▶ **To-do item**: Would you copy the listing below exactly, keeping the pictures out?

· · · · ·

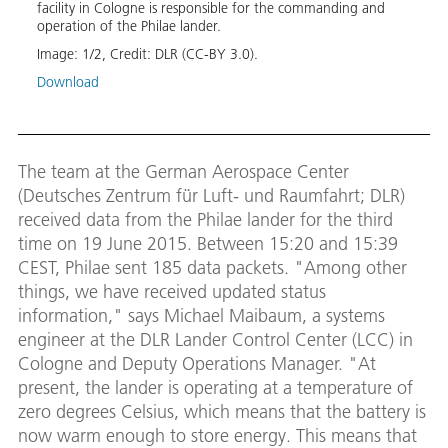
two s
facility in Cologne is responsible for the commanding and
long j
operation of the Philae lander.
Image
Image:
1
/
2
,
Credit:
DLR (CC-BY 3.0).
Down
Download
The team at the German Aerospace Center
(Deutsches Zentrum für Luft- und Raumfahrt; DLR)
received data from the Philae lander for the third
time on 19 June 2015. Between 15:20 and 15:39
CEST, Philae sent 185 data packets. "Among other
things, we have received updated status
information," says Michael Maibaum, a systems
engineer at the DLR Lander Control Center (LCC) in
Cologne and Deputy Operations Manager. "At
present, the lander is operating at a temperature of
zero degrees Celsius, which means that the battery is
now warm enough to store energy. This means that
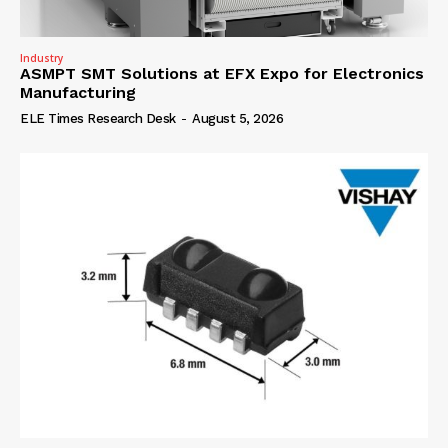
Industry
ASMPT SMT Solutions at EFX Expo for Electronics
Manufacturing
ELE Times Research Desk
-
August 5, 2026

· · · · ·

▶ **Task answer**:
two s
facility in Cologne is responsible for the commanding and
long j
operation of the Philae lander.
Image
Image:
1
/
2
,
Credit:
DLR (CC-BY 3.0).
Down
Download
The team at the German Aerospace Center
(Deutsches Zentrum für Luft- und Raumfahrt; DLR)
received data from the Philae lander for the third
time on 19 June 2015. Between 15:20 and 15:39
CEST, Philae sent 185 data packets. "Among other
things, we have received updated status
information," says Michael Maibaum, a systems
engineer at the DLR Lander Control Center (LCC) in
Cologne and Deputy Operations Manager. "At
present, the lander is operating at a temperature of
zero degrees Celsius, which means that the battery is
now warm enough to store energy. This means that
Industry
ASMPT SMT Solutions at EFX Expo for Electronics
Manufacturing
ELE Times Research Desk
-
August 5, 2026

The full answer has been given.